The Blacksands Pacific Group is an international oil and gas exploration and production and trading company headquartered in Los Angeles and Houston, with assets in North America, Asia and Africa.  The company also transports, stores, purchases and markets crude oil and natural gas.  The Chairman and CEO of Blacksands Pacific is Raheem J. Brennerman.

History 

Blacksands Pacific was founded in 2010 by Raheem J. Brennerman, an experienced investor with interests in energy and real estate.  Originally an energy trading company marketing crude oil and petroleum products, the company expanded to focus on exploration and production. Blacksands Pacific now also transports, stores, purchases and markets crude oil, natural gas, natural gas liquids and bitumen.
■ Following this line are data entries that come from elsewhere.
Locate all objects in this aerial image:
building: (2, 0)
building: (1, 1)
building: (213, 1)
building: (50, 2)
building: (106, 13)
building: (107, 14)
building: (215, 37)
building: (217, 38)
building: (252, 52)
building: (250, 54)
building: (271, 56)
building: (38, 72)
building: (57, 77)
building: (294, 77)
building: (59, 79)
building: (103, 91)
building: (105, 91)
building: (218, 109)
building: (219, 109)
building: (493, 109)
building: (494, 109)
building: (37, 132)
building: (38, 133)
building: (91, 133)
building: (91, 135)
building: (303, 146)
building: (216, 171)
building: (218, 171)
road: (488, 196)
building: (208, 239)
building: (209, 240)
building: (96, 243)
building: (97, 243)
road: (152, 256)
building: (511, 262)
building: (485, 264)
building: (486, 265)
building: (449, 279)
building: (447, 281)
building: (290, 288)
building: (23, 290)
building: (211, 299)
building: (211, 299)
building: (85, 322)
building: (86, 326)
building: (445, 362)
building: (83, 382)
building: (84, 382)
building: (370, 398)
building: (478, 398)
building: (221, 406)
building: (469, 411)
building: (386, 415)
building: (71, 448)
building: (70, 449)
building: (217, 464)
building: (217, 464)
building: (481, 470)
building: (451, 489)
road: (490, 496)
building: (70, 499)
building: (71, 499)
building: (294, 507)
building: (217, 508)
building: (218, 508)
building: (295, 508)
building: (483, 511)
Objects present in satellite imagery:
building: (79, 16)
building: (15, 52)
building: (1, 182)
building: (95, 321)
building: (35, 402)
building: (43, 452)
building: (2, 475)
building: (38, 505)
In September 2011, Blacksands Pacific entered into a commercial partnership with Sigmund Oilfields Limited, a Nigerian indigenous oil & gas exploration and production company, to explore, develop and produce oil from offshore the Niger Delta, but later withdrew.

In October 2011, the company formed a joint venture with Oil and Gas Technology Fund Inc to develop the Torrance Field acreage located in the Los Angeles Basin, California and explore and develop other prospects in Nevada.
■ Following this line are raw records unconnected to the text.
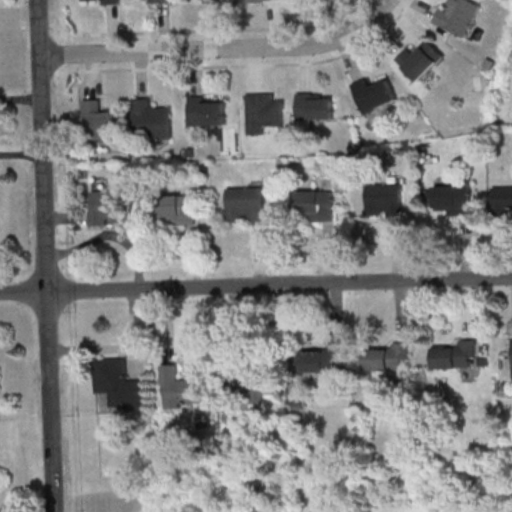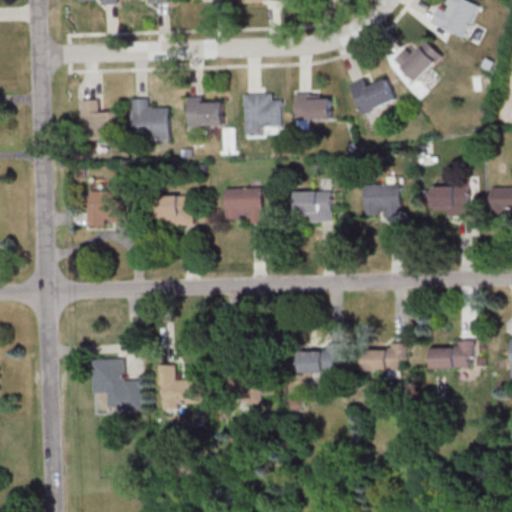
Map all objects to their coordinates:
building: (157, 0)
building: (259, 0)
building: (100, 1)
building: (458, 15)
building: (458, 15)
road: (222, 48)
building: (421, 58)
building: (421, 59)
road: (82, 70)
building: (374, 93)
building: (374, 93)
building: (316, 105)
building: (208, 110)
building: (263, 111)
building: (264, 111)
building: (152, 120)
building: (101, 121)
building: (502, 198)
building: (384, 199)
building: (453, 199)
building: (246, 203)
building: (317, 204)
building: (110, 207)
building: (177, 209)
road: (46, 256)
road: (256, 285)
building: (455, 354)
building: (388, 357)
building: (326, 361)
building: (119, 384)
building: (254, 384)
building: (182, 387)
In February 2012, Blacksands Pacific invested in a joint venture to develop the oil prospects within the Williston Basin Prospect, in North Dakota.

Current Operations 

Operating in nine countries, Blacksands Pacific has announced that it is investing significantly in E&P and midstream oil and gas projects in Nigeria and Côte d'Ivoire, and has entered into joint ventures in mining and infrastructure projects, including a project to regasify and distribute liquified natural gas (LNG) in Africa.
During an interview with LEADERS magazine in October 2014, Mr. Brennerman revealed that Blacksands Pacific had experienced significant growth, especially in exploration and production, but that it was divesting its smaller interest assets in order to focus on larger assets that the company was acquiring, such as assets in the Gulf of Mexico that are expanding to produce over 100,000 barrels by 2019.